Craig Adams has always been the type of player who, despite limited skills, found a way to contribute to his team. But as he has aged, those contributions have dwindled. This year, by most measures, he is now hurting the team. Here are three reasons why.

One, he stinks. He was never good. But at least he was good at what he did. He could never play hockey well, but he could at least be counted on to be good in his own end and on the penalty kill. He was never fast, but his smarts allowed him to be in the right spot most of the time.

But now? He’s really not good at anything anymore. He has lost a step off his formerly glacial skating pace. When he’s on the ice, the pens have virtually zero chance of scoring a goal. They average 0.97 goals per 60 minutes at even strength when he’s out there, by far the worst among the players who have played more than 30 games. That means they would average less than a goal a game if guys like him played all 60 minutes.

Oh, what’s that you say? He makes up for it by being sound defensively? I guess it depends on your definition of “sound.” He ranks in the middle of the pack at 2.49. Brandon Sutter, the epitome of a smart defensive player leads the way at 1.64.

So, if you take the difference between the two, Adams ranks at the very bottom at -1.52. He’s one of only three minus players among regular forwards. Tanner Glass, another worthless hockey player, is at -1.03. Apparently, those two just feed off each other. Jussi Jokinen completes the list at -0.11. For comparison, Chris Kunitz is far and away the leader at +1.91.

Some would argue that he has value as a penalty killer. They might have a small point. Looking at the same differential as above, he ranks second among the four main penalty killers (Pascal Dupuis, Glass, and Sutter being the others). Sutter is far and away the best, while Dupuis and Glass are far worse. The numbers say he’s a mediocre penalty killer. The one weakness the Pens’ PK has had this year is the inability to score shorthanded goals. Theey’ve scored only two, and one of those was into an empty net. The lack speed among the penalty killers (Adams and Glass in particular) is a major reason for this. Is that nitpicking? Sure, maybe a little. But it does demonstrate Adams’s lack of speed.

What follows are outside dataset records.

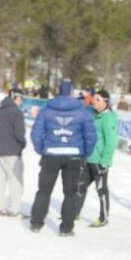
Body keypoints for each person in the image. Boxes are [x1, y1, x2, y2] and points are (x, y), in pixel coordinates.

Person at [28, 80, 97, 236]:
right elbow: (91, 136)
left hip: (51, 154)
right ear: (72, 93)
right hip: (73, 155)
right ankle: (66, 228)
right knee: (71, 193)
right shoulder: (82, 111)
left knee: (44, 190)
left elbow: (36, 133)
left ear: (59, 91)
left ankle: (36, 223)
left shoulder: (46, 110)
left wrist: (42, 150)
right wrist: (84, 153)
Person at [77, 89, 118, 227]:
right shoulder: (92, 114)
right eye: (94, 99)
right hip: (87, 158)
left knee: (101, 189)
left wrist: (105, 161)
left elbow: (111, 142)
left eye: (98, 99)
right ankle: (75, 212)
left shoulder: (108, 118)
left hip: (99, 161)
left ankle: (103, 218)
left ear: (105, 102)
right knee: (79, 186)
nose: (94, 101)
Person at [0, 89, 27, 216]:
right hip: (14, 151)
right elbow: (19, 133)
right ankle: (14, 208)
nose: (21, 101)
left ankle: (0, 207)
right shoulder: (17, 113)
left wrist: (0, 141)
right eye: (20, 98)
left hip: (0, 151)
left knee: (1, 179)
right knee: (16, 180)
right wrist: (22, 144)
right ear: (15, 97)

The other two problems with Craig Adams are not really his, but Dan Bylsma’s. The first is his usage. Despite the above evidence, Bylsma continues to throw him out there against tough competition. Oops, not so fast. I had assumed that was the case. However, his Corsi Quality of Competition Ranks seventh among the nine “regular” forwards. So contrary to popular belief, he is not playing difficult minutes. Bylsma is off the hook on this one.

It’s on defensive zone start percentage where we see blame for Bylsma creep in. Adams starts more shifts in the defensive zone than any other forward at 58.7 percent. So Bylsma continues to trust him despite what the numbers and the eye test would tell us. This is inexplicable.

Adams’s third problem can also be traced back to Bylsma. He has spent more time on the ice with Tanner Glass than with any other player. As stated earlier, these two seem to feed off each other. They are basically twins. They are slow. They can’t score. They can’t pass. They will fight a little. In short, they suck at hockey. But, hey, they’re good teammates, right? They’ll do anything they can to win a hockey game. Unfortunately, they can’t do anything very well. And when you pair them together, it’s just disaster waiting to happen. As we look toward the playoffs, it’s doubtful the Pens can survive with this configuration. You might be able to get by with one guy like this in the lineup. But two? Highly doubtful.

The bottom line is that Craig Adams is simply not very good at hockey. He never was, really. But Father Time has stolen what little ability he did have. He was a great a needed acquisition back in 2009. he helped them win a Cup. But loyalty will only get you so far. It’s time to cut ties with him, thank him for his great service, and get younger and faster on the fourth line. For Adams, it’s time to get on with his life’s work.